Fundamentals of Compensation Quantitative Methods

Ranges

Ranges can also be used to analyze your data. A range (R) lets you summarize numerical observations.

Range An index of the extent of the spread of the observations between the empirically determined limits low (l) and high (h).

The range is determined by subtracting the value of the lowest reported observation from the value of the highest.

Example: Reported income levels show the lowest observation is $20,000 and the highest is $55,000. What is the range?

R = Xh - Xl
R = $55,000 - $20,000
R = $35,000

Quartiles

Quartiles are three values obtained by dividing the sorted dataset into four approximately equal parts. The lower or first quartile is the 25th percentile. The median or second quartile is the 50th percentile. And the upper or third quartile is the 75th percentile. Below is a sample dataset.

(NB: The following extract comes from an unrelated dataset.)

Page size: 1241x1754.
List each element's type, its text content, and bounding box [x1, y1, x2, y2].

1.45 3.76 3.98 4.47 4.70 4.79 4.81
5.25 5.40 5.97 6.58 6.85 6.88 6.90
7.22 7.85 7.93 7.95 8.05 8.06 8.25
8.81 9.53 9.92 10.44 11.10 11.80 12.19

The quartiles for the above dataset are:

  • First quartile: Q1 = (4.81 + 5.25)/2 = 5.03
  • Second quartile: Q2 = (6.90 + 7.22)/2 = 7.06
  • Third quartile: Q3 = (8.25 + 8.81)/2 = 8.53

Sometimes, a dataset CANNOT be divided into four equal parts (e.g., a dataset of seven). In that case, we interpolate between data items.

Dataset: 1, 2 | 3, 4 | 5| 6, 7

Q1 = (2 + 3)/2 = 2.5

Q2 = the median, 4

Q3 = (5 + 6)/2 = 5.5

Interquartile range

The interquartile range (Q) is most often used as a measure of distribution or spread. Q is equal to the range of the middle 50% of the observations in a distribution. It is equal to the range of the observations that lie between the 25th and 75th percentile, or as previously defined: Q1 (25th Percentile) and Q3 (75th Percentile).

Mathematically, IQR = Q3 - Q1. Using the data above, IQR = 8.53 - 5.03 = 3.5. 3.5 is the range of that half of the data that falls in the middle of the distribution. The interquartile range is more robust than the full range.